Il s’agit d’une illustration supplémentaire que les opérations très délicates sur le plan concurrentiel ne peuvent plus toujours passer sous le radar des autorités de concurrence européennes.
Le décret du 31 mai 2023 relatif aux modalités techniques de résiliation des contrats par voie électronique, est entré en vigueur le 1er juin 2023. Ce décret fixe les modalités qui visent à rendre la résiliation des contrats en ligne la plus simple possible pour le consommateur sans pour autant modifier les conditions générales de la rupture du contrat.
Pour mémoire dans le but de renforcer la protection des consommateurs et de faciliter la résiliation des contrats, la loi n°2022-1158 du 16 août 2022 portant mesures d’urgence pour la protection du pouvoir d’achat avait consacré la résiliation par voie électronique des contrats conclus en ligne. L’article 15 de cette loi impose au professionnel qui a conclu un contrat avec un consommateur par voie électronique de lui permettre de résilier ce contrat en ligne.

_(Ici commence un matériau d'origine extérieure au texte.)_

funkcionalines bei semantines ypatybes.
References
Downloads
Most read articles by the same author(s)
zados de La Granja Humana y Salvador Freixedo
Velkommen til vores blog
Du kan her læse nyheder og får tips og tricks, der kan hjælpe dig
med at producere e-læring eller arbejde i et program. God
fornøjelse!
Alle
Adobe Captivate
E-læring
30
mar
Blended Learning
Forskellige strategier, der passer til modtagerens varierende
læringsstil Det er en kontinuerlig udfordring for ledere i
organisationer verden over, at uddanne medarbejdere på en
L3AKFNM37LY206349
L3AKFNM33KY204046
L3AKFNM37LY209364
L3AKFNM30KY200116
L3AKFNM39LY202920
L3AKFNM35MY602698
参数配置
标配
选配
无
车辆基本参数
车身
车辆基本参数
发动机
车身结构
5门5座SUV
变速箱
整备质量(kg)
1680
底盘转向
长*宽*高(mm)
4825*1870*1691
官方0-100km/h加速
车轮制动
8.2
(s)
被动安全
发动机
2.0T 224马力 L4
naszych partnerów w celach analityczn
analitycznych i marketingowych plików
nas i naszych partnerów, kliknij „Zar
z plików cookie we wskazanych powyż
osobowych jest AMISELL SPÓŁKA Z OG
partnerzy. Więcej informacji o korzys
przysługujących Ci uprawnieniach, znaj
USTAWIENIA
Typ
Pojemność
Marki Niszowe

De plus, un consommateur qui n’a pas conclu un contrat en ligne doit également se voir offrir la possibilité de le résilier en ligne si le professionnel offre aux consommateurs la possibilité de conclure un contrat en ligne à la date de résiliation souhaitée. Ces nouvelles règles s’appliquent aux contrats en cours à la date d’entrée en vigueur de la loi précitée.

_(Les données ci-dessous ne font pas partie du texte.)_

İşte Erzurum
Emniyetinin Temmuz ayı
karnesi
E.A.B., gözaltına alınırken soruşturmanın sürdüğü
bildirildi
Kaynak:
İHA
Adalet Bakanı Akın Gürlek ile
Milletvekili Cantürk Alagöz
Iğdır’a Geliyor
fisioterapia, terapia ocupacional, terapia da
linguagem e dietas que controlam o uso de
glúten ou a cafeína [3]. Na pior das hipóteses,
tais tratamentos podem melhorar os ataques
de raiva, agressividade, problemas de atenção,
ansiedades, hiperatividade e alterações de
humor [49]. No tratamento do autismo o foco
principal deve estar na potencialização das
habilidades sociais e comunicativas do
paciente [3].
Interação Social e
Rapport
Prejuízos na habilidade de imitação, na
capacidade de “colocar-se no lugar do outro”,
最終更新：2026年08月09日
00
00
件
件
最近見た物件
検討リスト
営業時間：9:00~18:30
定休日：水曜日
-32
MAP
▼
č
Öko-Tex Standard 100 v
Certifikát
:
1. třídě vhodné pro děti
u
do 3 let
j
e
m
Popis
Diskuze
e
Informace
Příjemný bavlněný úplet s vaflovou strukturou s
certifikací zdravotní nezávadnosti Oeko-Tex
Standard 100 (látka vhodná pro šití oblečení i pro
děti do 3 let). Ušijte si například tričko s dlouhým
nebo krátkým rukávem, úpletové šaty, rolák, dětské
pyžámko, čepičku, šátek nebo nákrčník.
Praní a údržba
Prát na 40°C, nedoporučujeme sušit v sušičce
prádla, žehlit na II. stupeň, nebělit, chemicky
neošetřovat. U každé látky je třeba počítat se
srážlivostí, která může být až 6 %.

En pratique, le professionnel doit mettre en place une fonctionnalité gratuite de résiliation, directement et facilement accessible via sa plateforme. Elle doit être présentée sous la mention « résilier votre contrat » ou grâce à une autre formule dénuée d’ambiguïté et peut indiquer les informations relatives aux conditions de la résiliation (délai de préavis, indemnité de rupture etc.). Le décret interdit au professionnel d’imposer au consommateur la création d’un espace personnalisé, si celui-ci n’est pas déjà créé, pour notifier la résiliation.
Après avoir vérifié les informations le concernant, le consommateur pourra envoyer la notification de résiliation en effectuant un dernier clic sur une mention « notification de la résiliation » ou une formule analogue dénuée d’ambiguïté, affichée en caractères lisibles. Le professionnel confirmera ensuite la réception de la notification et informera le consommateur de la date à laquelle le contrat prendra fin, ainsi que des effets de la résiliation sur un support durable et dans des délais raisonnables.

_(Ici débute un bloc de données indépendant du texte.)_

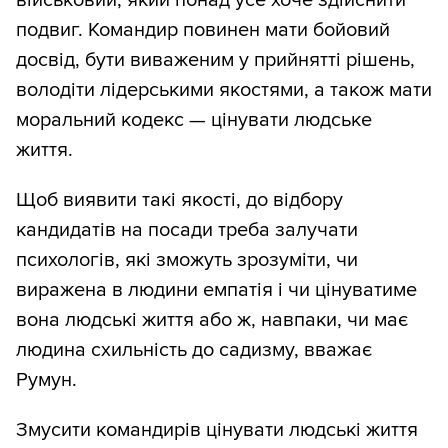
подвиг. Командир повинен мати бойовий
досвід, бути виваженим у прийнятті рішень,
володіти лідерськими якостями, а також мати
моральний кодекс — цінувати людське
життя.
Щоб виявити такі якості, до відбору
кандидатів на посади треба залучати
психологів, які зможуть зрозуміти, чи
виражена в людини емпатія і чи цінуватиме
вона людські життя або ж, навпаки, чи має
людина схильність до садизму, вважає
Румун.
Змусити командирів цінувати людські життя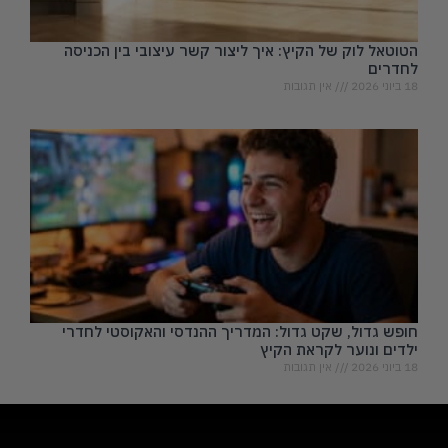
הטוטאל לוק של הקיץ: איך ליצור קשר עיצובי בין הכניסה
לחדרים
18 ביוני 2026
אין תגובות
חופש גדול, שקט גדול: המדריך ההנדסי והאקוסטי לחדרי
ילדים ונוער לקראת הקיץ
18 ביוני 2026
אין תגובות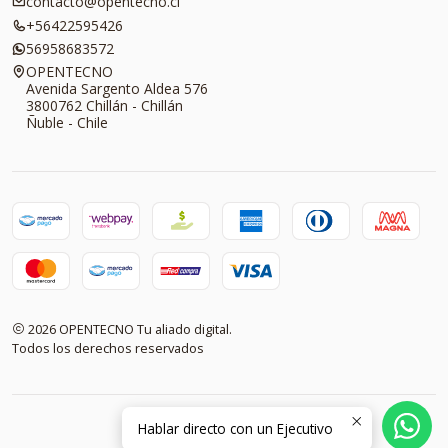
contacto@opentecno.cl
+56422595426
56958683572
OPENTECNO
Avenida Sargento Aldea 576
3800762 Chillán - Chillán
Ñuble - Chile
2026 OPENTECNO Tu aliado digital.
Todos los derechos reservados
Hablar directo con un Ejecutivo
VOLVER ARRIBA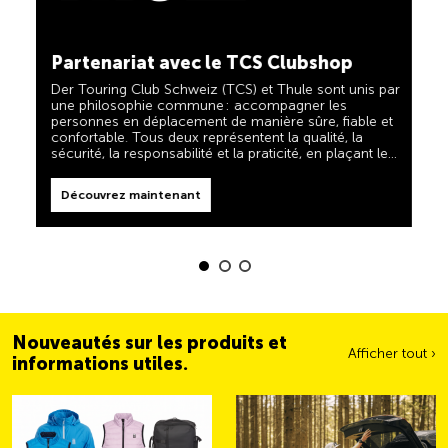
TCS toujours à mes côtés
Découvrez maintenant
Partenariat avec le TCS Clubshop
Le TCS est l'expert en matière de mobilité, de
camping, de voyages et de visibilité. Nos produits
Der Touring Club Schweiz (TCS) et Thule sont unis par
doivent également respecter la devise « TCS toujours
une philosophie commune : accompagner les
à mes côtés » et vous être d'une aide fiable et utile
personnes en déplacement de manière sûre, fiable et
lorsque vous êtes en déplacement. Vous reconnaîtrez
confortable. Tous deux représentent la qualité, la
facilement ces produits dans la boutique grâce au
sécurité, la responsabilité et la praticité, en plaçant les
label « Always by my side ».
Découvrez maintenant
besoins des voyageurs et des familles actives au
centre de leurs priorités.
Découvrez maintenant
Nouveautés sur les produits et
Afficher tout ›
informations utiles.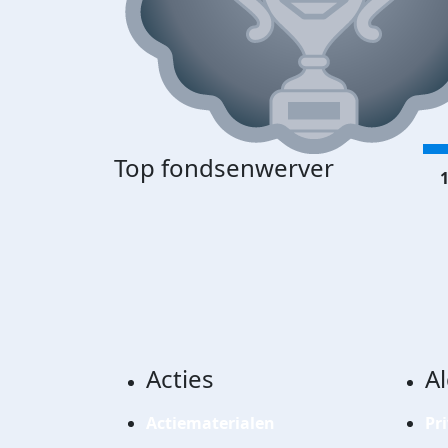
Top fondsenwerver
1
Acties
A
Actiematerialen
Pr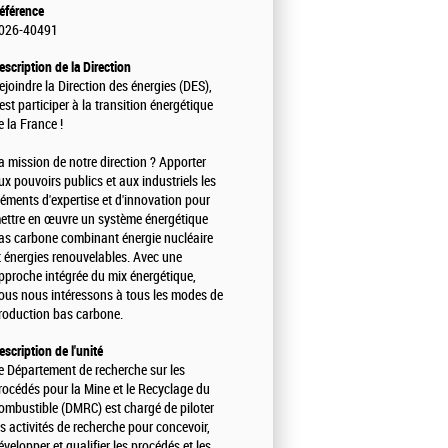
éférence
026-40491
escription de la Direction
ejoindre la Direction des énergies (DES),
'est participer à la transition énergétique
e la France !
a mission de notre direction ? Apporter
ux pouvoirs publics et aux industriels les
léments d'expertise et d'innovation pour
ettre en œuvre un système énergétique
as carbone combinant énergie nucléaire
t énergies renouvelables. Avec une
pproche intégrée du mix énergétique,
ous nous intéressons à tous les modes de
roduction bas carbone.
escription de l'unité
e Département de recherche sur les
rocédés pour la Mine et le Recyclage du
ombustible (DMRC) est chargé de piloter
es activités de recherche pour concevoir,
évelopper et qualifier les procédés et les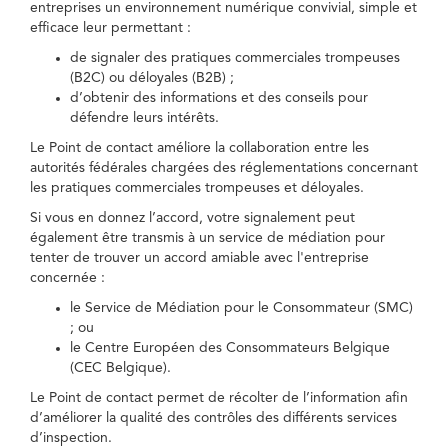
entreprises un environnement numérique convivial, simple et
efficace leur permettant :
de signaler des pratiques commerciales trompeuses
(B2C) ou déloyales (B2B) ;
d’obtenir des informations et des conseils pour
défendre leurs intérêts.
Le Point de contact améliore la collaboration entre les
autorités fédérales chargées des réglementations concernant
les pratiques commerciales trompeuses et déloyales.
Si vous en donnez l’accord, votre signalement peut
également être transmis à un service de médiation pour
tenter de trouver un accord amiable avec l'entreprise
concernée :
le Service de Médiation pour le Consommateur (SMC)
; ou
le Centre Européen des Consommateurs Belgique
(CEC Belgique).
Le Point de contact permet de récolter de l’information afin
d’améliorer la qualité des contrôles des différents services
d’inspection.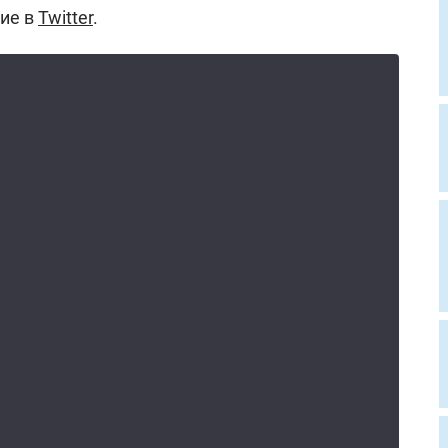
ие в
Twitter
.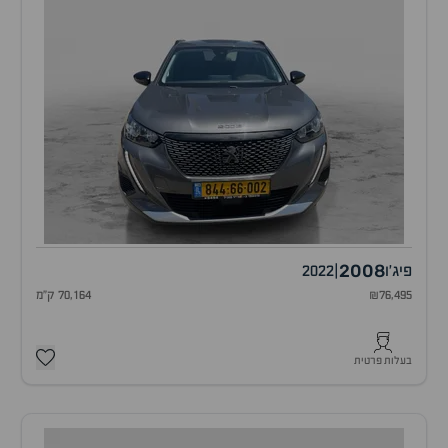
2008
פיג'ו
|
2022
₪76,495
70,164 ק"מ
בעלות פרטית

Les professionnels doivent être vigilants et s’assurer de la mise en œuvre effective de ce dispositif puisque le non-respect de ces nouvelles dispositions est sanctionné par une amende pouvant aller jusqu’à 15 000 euros pour une personne physique et 75 000 euros pour une personne morale.
Dans son communiqué du 11 juillet 2023, la Direction générale de la concurrence, de la consommation et de la répression des fraudes (« DGCCRF ») indique avoir relevé que certains produits vendus par la société SHOWROOMPRIVE.COM présentaient de fausses promotions dans la mesure où « les annonces de réductions de prix étaient fondées sur la mise en avant de prix de référence trompeurs pour les articles vendus sur son site ».
La DGCCRF a considéré que ces fausses promotions étaient de nature à altérer le jugement du consommateur dans son acte d’achat, et étaient constitutives du délit de pratiques commerciales trompeuses. La société SHOWROOMPRIVE.COM n’ayant pas contesté les faits, la DGCCRF a en conséquence prononcé à son encontre une amende transactionnelle de 600 000 euros, en application des articles L.121-2 et L.121-3 du Code de la consommation.